Beach And Surf Safety
Like most people during the summer months...When the tempter rises, you’ll grab the kids, load the car and head out for the beach. Just don’t forget to keep the safety of your self and your loved ones in mind. While the beach can be a great place to cool off this summer, it’s also important to respect the power of the ocean. One of the leading causes of accidental death in the United States is drowning…killing nearly 5,000 people each year. For children ages 1 to 2 years old, it’s usually the leading cause of death year after year.
Basic Beach Safety Tips:
Make sure lifeguards are on duty and ask about surf conditions before going in the water.
Try and swim in an area near a lifeguard tower and never swim alone. Only swim in designated areas.
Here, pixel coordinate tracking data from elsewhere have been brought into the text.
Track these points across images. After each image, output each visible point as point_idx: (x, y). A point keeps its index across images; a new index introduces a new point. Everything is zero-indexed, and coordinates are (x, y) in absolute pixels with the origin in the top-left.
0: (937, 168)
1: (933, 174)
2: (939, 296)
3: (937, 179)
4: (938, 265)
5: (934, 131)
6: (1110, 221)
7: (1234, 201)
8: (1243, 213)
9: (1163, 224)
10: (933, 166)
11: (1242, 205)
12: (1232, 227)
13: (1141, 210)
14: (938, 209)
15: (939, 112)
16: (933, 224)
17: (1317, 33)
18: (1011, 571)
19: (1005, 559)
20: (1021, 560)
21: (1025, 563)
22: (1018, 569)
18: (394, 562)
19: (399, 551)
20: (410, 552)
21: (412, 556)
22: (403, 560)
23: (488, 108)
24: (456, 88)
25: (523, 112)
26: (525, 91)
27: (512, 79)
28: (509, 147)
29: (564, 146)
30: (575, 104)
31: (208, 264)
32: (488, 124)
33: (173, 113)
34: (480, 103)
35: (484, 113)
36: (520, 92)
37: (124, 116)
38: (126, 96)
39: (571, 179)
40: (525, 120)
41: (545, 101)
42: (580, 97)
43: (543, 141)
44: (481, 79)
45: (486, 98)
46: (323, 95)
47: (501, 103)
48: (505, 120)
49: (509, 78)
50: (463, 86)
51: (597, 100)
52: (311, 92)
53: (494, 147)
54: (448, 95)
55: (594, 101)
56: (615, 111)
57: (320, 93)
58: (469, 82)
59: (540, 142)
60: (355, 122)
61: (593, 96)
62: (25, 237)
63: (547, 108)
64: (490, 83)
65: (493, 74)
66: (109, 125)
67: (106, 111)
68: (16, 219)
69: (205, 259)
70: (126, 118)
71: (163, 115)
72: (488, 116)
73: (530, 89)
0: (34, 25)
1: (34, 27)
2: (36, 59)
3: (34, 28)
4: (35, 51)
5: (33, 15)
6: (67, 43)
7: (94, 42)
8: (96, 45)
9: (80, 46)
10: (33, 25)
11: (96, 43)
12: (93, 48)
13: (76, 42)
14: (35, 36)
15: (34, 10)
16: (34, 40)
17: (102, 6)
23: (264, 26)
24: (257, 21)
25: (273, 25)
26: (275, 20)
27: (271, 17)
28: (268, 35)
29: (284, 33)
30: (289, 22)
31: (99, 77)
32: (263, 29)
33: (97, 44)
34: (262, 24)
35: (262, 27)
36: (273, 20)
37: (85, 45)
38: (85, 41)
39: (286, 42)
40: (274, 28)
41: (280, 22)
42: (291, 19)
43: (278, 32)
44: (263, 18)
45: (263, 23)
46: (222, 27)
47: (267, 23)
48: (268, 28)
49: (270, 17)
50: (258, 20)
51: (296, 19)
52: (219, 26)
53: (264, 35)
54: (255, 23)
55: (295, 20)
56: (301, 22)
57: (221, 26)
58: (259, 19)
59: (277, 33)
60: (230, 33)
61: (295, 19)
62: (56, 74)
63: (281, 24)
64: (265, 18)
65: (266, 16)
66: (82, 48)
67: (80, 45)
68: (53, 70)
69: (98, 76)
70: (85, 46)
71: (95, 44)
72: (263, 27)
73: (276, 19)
Never dive in the surf head first. The water is not always clear and you may not notice any obstructions or how shallow the water in front of you is.
Don’t swim out to far or overestimate your swimming ability. Never depend on flotation devices for your safety. Swim parallel to the shore if you want to swim long distances.
Never drink alcohol and swim.
ALWAYS keep an eye on your children. Don’t turn away, even for a moment. Children can fall below the surface in a second and it can be impossible to find them fast enough.
Always hold the hands of younger children. Sudden changes in surf direction can separate them from you in an instant.
Swim parallel to the shore if you want to swim long distances.
Wear “Water Shoes” or sandals on the beach to avoid broken glass and sharp shells.
Lightning strikes at the beach are common in thunder storms. If you hear thunder, get out of the water immediately. Seek shelter in a building or automobile. If no shelter is available, find the lowest spot possible and avoid open spaces. Don't sit under an umbrella and stay away from metal objects like aluminum chairs.
If you get into trouble in the water, don't panic. Raise and wave your arm for help, float and wait for assistance.
Wear sunscreen, with at least a level 15 sun protection factor, to protect against burns.
What is a "Rip Tide"
Often mistakenly called undertows, these powerful currents pull even experienced swimmers away from shore. Panic and drowning often result. The currents are formed when water rushes out to sea in a narrow path. This happens when there is a break in a nearshore sandbar or the current is diverted by a groin, jetty or other barrier. Rip currents can extend 1,000 feet offshore, reach 100 feet in width and travel up to 3 mph. Some are present a few hours; others are permanent. Rip currents are more prevalent after storms.
Telltale signs of a riptide:
A difference in water color - either murkier from sediments or darker from greater depth.
A difference in the waves - larger, choppier waves in the rip current; smaller, calmer waves in front of the bar.
Foam or objects moving steadily seaward.
An offshore plume of turbid water past the sandbars. Polarized sunglasses cut glare and help to spot rip currents.
What To Do:
If you’re caught in a rip current, don’t panic or swim against the current. Swim parallel to shore until you are out of the current. Rip currents are rarely more than 30 feet wide. If you can’t break out of the current, float calmly until it dissipates, usually just beyond the breakers. Then swim diagonally to shore. If you don’t swim well, stay in wading depths and watch for sudden drop-offs.